Design and optimization of variable stiffness piezoelectric energy harvesters

Abstract

The use of curvilinear fiber in piezoelectric structures has become a hot spot in recent years. Nevertheless, the existing researches rarely execute curvilinear fiber optimization, especially considering topology optimization simultaneously. This paper proposes an isogeometric topology optimization based on the Heaviside filter to realize the simultaneous optimization of fiber orientation and topology structure for variable stiffness composite laminate (VSCL) energy harvesters. The isogeometric formulations of the VSCL energy harvesters are derived based on the Kirchhoff plate theory and Hamilton’s principle. Then, combined with the piezoelectric material with penalization (PEMAP) model, the optimization model taking the minimum energy factor as the objective function is established.

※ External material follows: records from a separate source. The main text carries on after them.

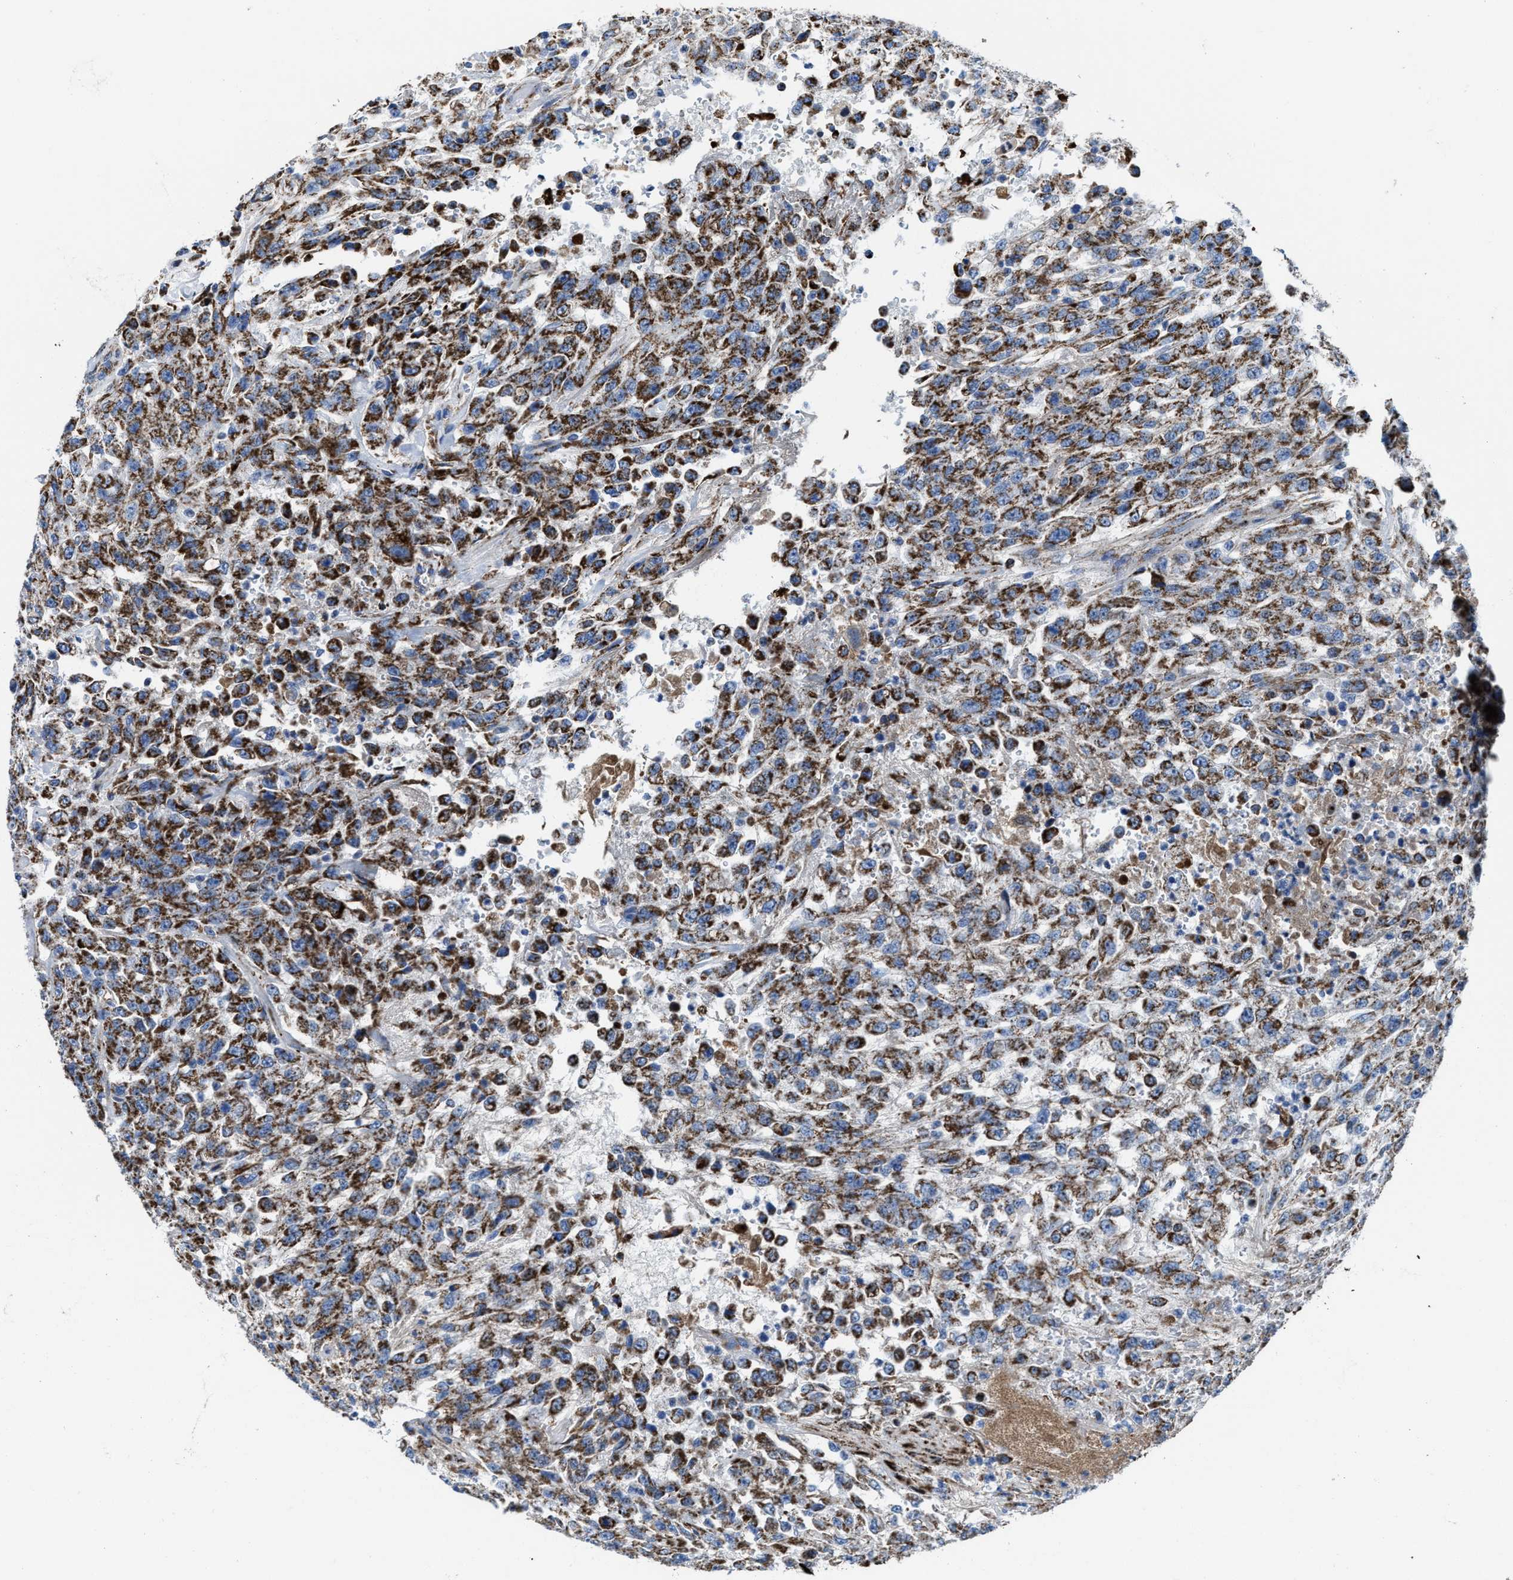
{"staining": {"intensity": "strong", "quantity": ">75%", "location": "cytoplasmic/membranous"}, "tissue": "urothelial cancer", "cell_type": "Tumor cells", "image_type": "cancer", "snomed": [{"axis": "morphology", "description": "Urothelial carcinoma, High grade"}, {"axis": "topography", "description": "Urinary bladder"}], "caption": "Urothelial carcinoma (high-grade) was stained to show a protein in brown. There is high levels of strong cytoplasmic/membranous expression in about >75% of tumor cells. (DAB IHC with brightfield microscopy, high magnification).", "gene": "ALDH1B1", "patient": {"sex": "male", "age": 46}}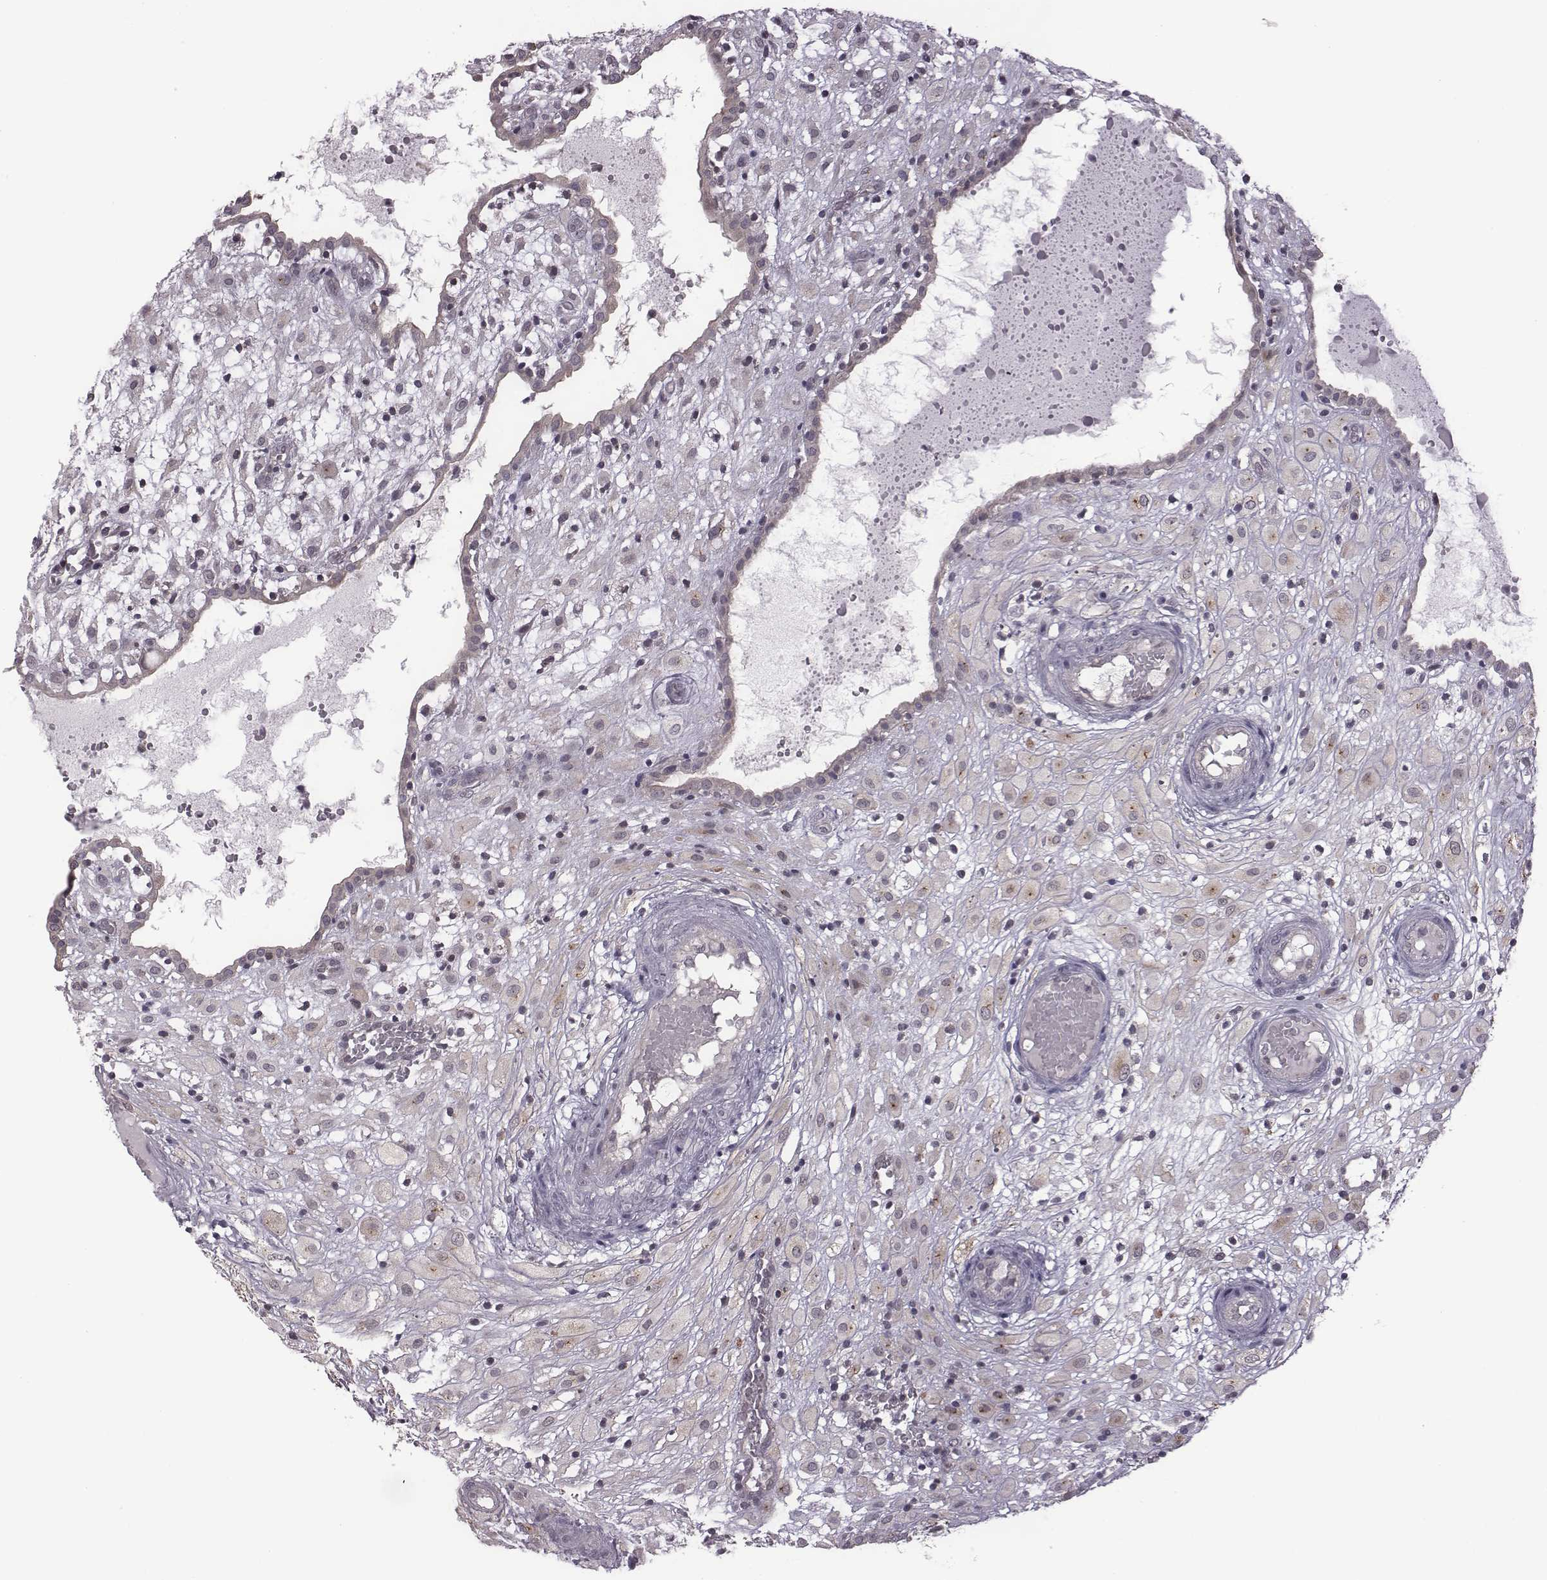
{"staining": {"intensity": "negative", "quantity": "none", "location": "none"}, "tissue": "placenta", "cell_type": "Decidual cells", "image_type": "normal", "snomed": [{"axis": "morphology", "description": "Normal tissue, NOS"}, {"axis": "topography", "description": "Placenta"}], "caption": "The immunohistochemistry image has no significant staining in decidual cells of placenta.", "gene": "BICDL1", "patient": {"sex": "female", "age": 24}}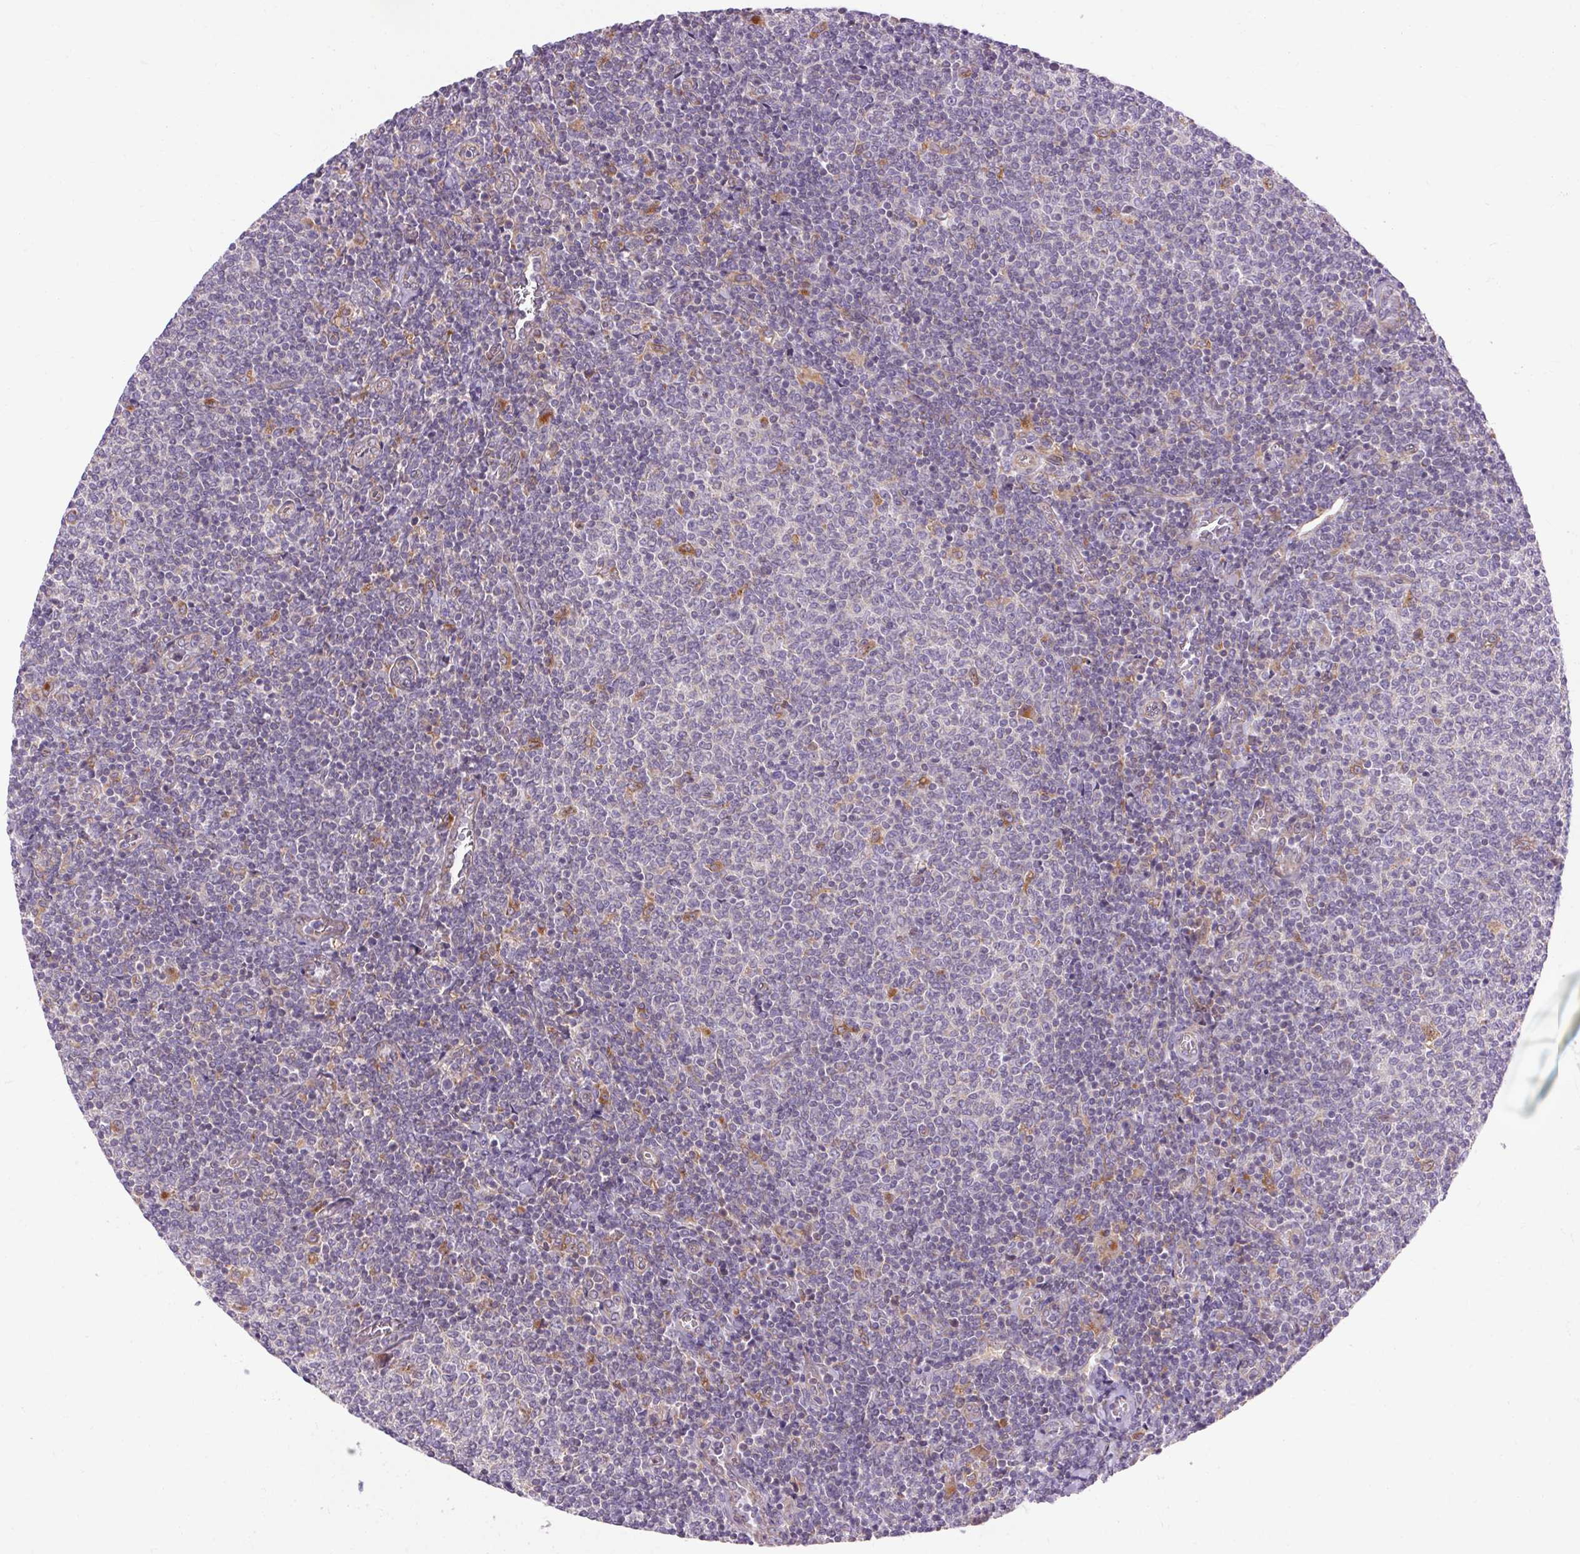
{"staining": {"intensity": "negative", "quantity": "none", "location": "none"}, "tissue": "lymphoma", "cell_type": "Tumor cells", "image_type": "cancer", "snomed": [{"axis": "morphology", "description": "Malignant lymphoma, non-Hodgkin's type, Low grade"}, {"axis": "topography", "description": "Lymph node"}], "caption": "Immunohistochemical staining of malignant lymphoma, non-Hodgkin's type (low-grade) demonstrates no significant staining in tumor cells.", "gene": "TM6SF1", "patient": {"sex": "male", "age": 52}}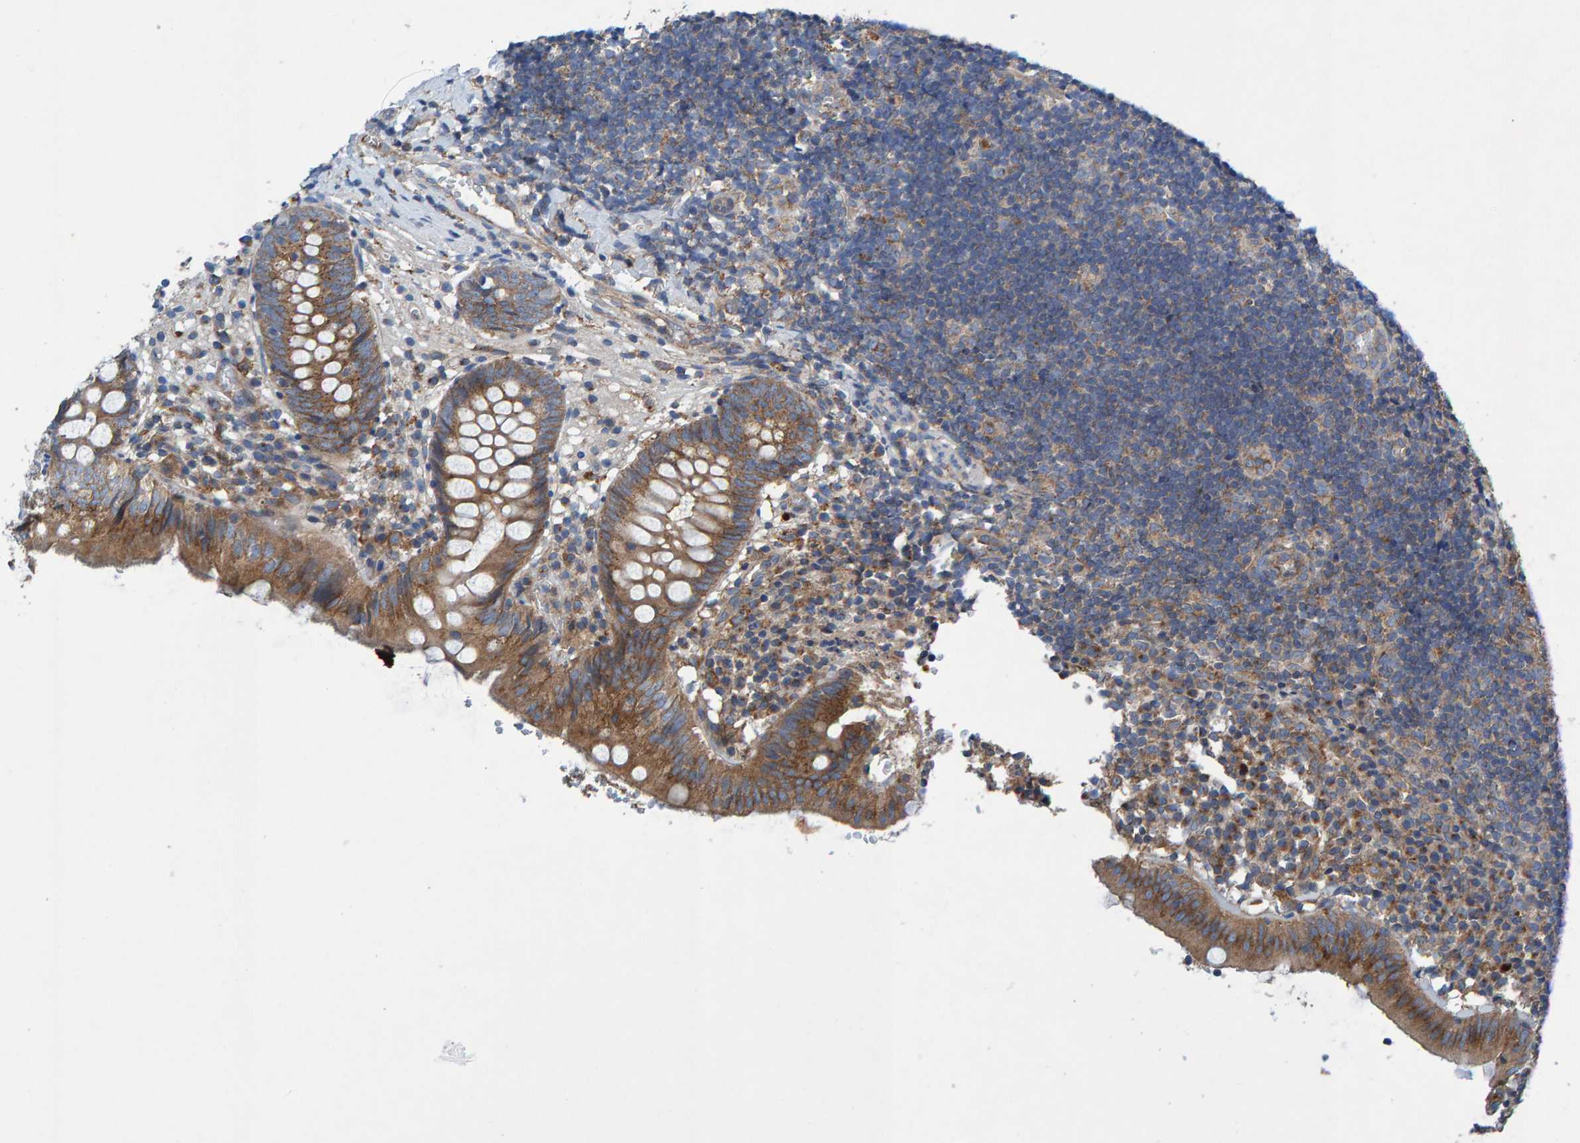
{"staining": {"intensity": "strong", "quantity": ">75%", "location": "cytoplasmic/membranous"}, "tissue": "appendix", "cell_type": "Glandular cells", "image_type": "normal", "snomed": [{"axis": "morphology", "description": "Normal tissue, NOS"}, {"axis": "topography", "description": "Appendix"}], "caption": "About >75% of glandular cells in benign human appendix demonstrate strong cytoplasmic/membranous protein positivity as visualized by brown immunohistochemical staining.", "gene": "MKLN1", "patient": {"sex": "male", "age": 8}}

For a bimorph VSCL energy harvester, the correctness of isogeometric formulations is verified, and the effect of strain energy constraint, curvature constraint, and initial fiber paths on the optimized designs is fully analyzed. Besides, the optimization process is extended to a multilayer VSCL energy harvester. More importantly, the harmonic vibration analysis is executed to test the energy harvesting characteristics of optimized designs. The results show that the present approach can improve energy harvesting efficiency from the fiber path and topology structure point of view, and the output power increases by 37.9% compared with the initial model.